Get hands-on experience with 20+ free Google Cloud products and $300 in free credit for new customers.

Dialogflow CX data store - structured Big query data - agent is not retrieving the content

Hi, @alessiasacchi 

When I use the data store as structured Big query table in the Dialogflow cx, the agent is not retrieving the content from the big query table. Do I need to tweak anything else for the agent to work. Below is the original response generated in the agent. It simply says code not found even though the document generation is successful in the data store.

 

Stephengcp_0-1703073203247.png

 

0 17 1,667
17 REPLIES 17

Hello Stephen, thank you for your message. I haven't had the chance to test BQ data sources myself. So I have asked internally. Will let you know. 

Thanks for the prompt response, will wait for further updates

Hi, is the data store trained and ready to use?

Hi @xavidop ,

Yes it is. The data store import is completed and I can see the documents being created in the data store. It just has ~200 records and it was created yesterday.

Hi Stephen,  please ensure you're using the correct schema in BQ. Please check this out to learn more. One of our customer engineers will reach out shortly, in the meanwhile he asked me to verify that. Thanks

Hi Alessia, I double checked it is the correct schema in BQ. Also I tried with csv file for RAG, it is still not able to answer to the questions I am asking. Will wait for the customer engineer to triage further on this.

I would keep the two separate (CSV and BQ). Regarding CSV, a while ago another user submitted a bug, just like you're reporting the file had been successfully uploaded and indexed but DF didn't retrieve/return any data. Responded back with "Sorry, etc etc" which sounds very much like a generative response from LLM (works as intended if zero results are returned from the DS). After making very little changes (I added quotes to the header + rows and made the header row lower case ) the same file produced accurate responses. When uploading data to the data store, the CSV format must be used. Each file must have a header row describing the columns. Check out the official doc. Try the example data and see if the error persists. Regarding BQ if you're using the correct schema consider filing a product issue 

Hi Alessia,

Thanks for the detailed response, it helps. I have one further clarification, does the structured data stores in Dialogflow CX is only for FAQ with schema "Question" & "Answers". Because I was under the impression that any structured data in the data store can be embedded & vectorized and used for RAG with Gemini pro or other LLM's. Let me know your suggestions in GCP on the best practices to create embeddings for any structured data and use it for RAG with Gemini pro/other LLM's.

Hi Stephen,

that is correct, you can use the Data store API to retrieve information from those data stores and use those values with other LLMs in other tools:
https://cloud.google.com/generative-ai-app-builder/docs/apis

Hi Stephen, 

There are multiple levels in the stack, from high-level to low level:
- Chat / Conversational AI: Vertex AI Conversation, Dialogflow CX
-  Search / Vector DB / Embeddings: Vertex AI Search, Vertex AI Vector Search (Matching Engine)
-  LLMs: Vertex AI Language (e.g., LLMs, PaLM 2, text-bison, chat-bison, Model Garden)
The lower you get in the stack (closer to the actual LLM calls and Vertex API calls) the more durable it can be. 

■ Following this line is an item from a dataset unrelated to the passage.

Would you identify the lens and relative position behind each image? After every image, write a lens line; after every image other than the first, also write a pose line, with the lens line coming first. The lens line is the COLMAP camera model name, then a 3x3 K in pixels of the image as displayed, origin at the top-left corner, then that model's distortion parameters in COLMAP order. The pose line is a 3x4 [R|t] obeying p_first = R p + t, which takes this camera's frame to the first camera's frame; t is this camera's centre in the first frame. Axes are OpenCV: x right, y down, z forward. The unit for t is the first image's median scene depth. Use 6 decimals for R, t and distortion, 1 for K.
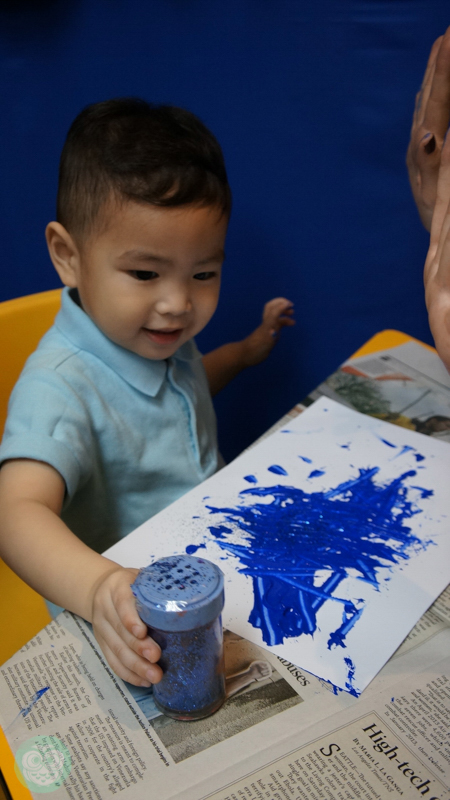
lens RADIAL K [[893.8, 0, 225.0], [0, 893.8, 400.0], [0, 0, 1]] dist [0.147425, -0.005381]
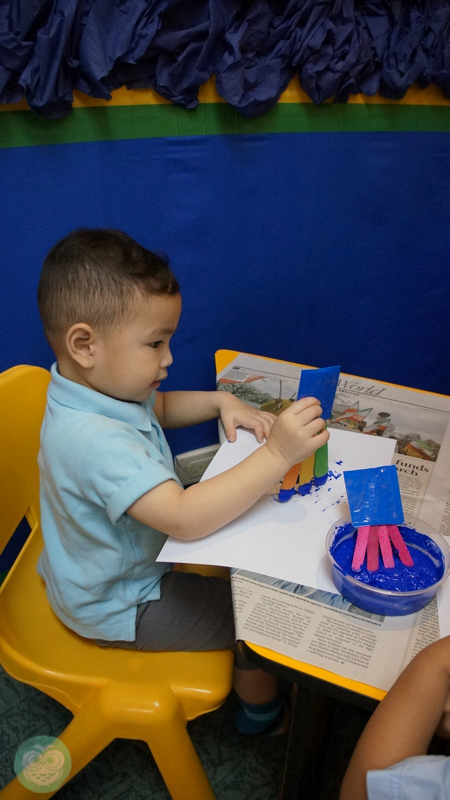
lens RADIAL K [[679.6, 0, 225.0], [0, 679.6, 400.0], [0, 0, 1]] dist [-0.152124, 0.004202]
pose [[0.832874, -0.263688, 0.486610, -0.490088], [0.269007, 0.961239, 0.060454, -0.085302], [-0.483689, 0.080551, 0.871525, 0.047705]]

You will find this colab useful if you want to dive deeper into RAG and use LLM to query an external system. Please let me know if you have issues accessing it.

Hope this helps,

Alessia

Hi Alessia,

Thanks for the response, I don't have access to the colab notebook you shared. Can you please grant me access to it.

Ups, I am sorry. Let me try, what is your email address?

<PII removed by Staff>.

Please try again and let me know if it works

Apologies, Can you grant access to <PII removed by Staff>. For some reason the google docs are disabled for the earlier provided account.

Ok done. Unfortunately I am a commenter and can't manage access. So my request will go to the owner. 

In regards to the initial question, BigQuery as a data store has to be in a specific schema: question, answer, title, url; it can't be arbitrary data. So the considerations I wrote yesterday about CSV files seem to apply for BQ as well. I cannot find an official doc/sample. Meanwhile please recreate a different schema that adheres to the required format and let us know!